The task
Scan the records below for the line with "SPADES Y1 Accomplishments" and the line with "Investigated use of". Repeat those two lines and every line between them exactly, and nothing else.
§
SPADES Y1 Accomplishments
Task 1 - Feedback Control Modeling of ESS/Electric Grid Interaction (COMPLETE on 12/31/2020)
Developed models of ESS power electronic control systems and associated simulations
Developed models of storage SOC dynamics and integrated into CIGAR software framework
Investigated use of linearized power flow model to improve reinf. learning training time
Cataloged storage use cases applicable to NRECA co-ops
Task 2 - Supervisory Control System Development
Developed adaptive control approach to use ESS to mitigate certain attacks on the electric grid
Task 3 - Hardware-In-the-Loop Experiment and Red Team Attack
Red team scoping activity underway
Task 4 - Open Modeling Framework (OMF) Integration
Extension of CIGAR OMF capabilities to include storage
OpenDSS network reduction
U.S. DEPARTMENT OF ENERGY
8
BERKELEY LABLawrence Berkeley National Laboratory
§
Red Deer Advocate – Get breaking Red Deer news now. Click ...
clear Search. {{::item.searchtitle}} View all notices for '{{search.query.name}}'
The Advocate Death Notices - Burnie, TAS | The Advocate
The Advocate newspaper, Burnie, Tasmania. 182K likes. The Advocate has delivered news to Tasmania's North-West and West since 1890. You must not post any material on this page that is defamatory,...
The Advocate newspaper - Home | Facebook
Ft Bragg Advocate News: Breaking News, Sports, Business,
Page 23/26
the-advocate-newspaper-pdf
§
Answer box
SPADES Y1 Accomplishments
Task 1 - Feedback Control Modeling of ESS/Electric Grid Interaction (COMPLETE on 12/31/2020)
Developed models of ESS power electronic control systems and associated simulations
Developed models of storage SOC dynamics and integrated into CIGAR software framework
Investigated use of linearized power flow model to improve reinf. learning training time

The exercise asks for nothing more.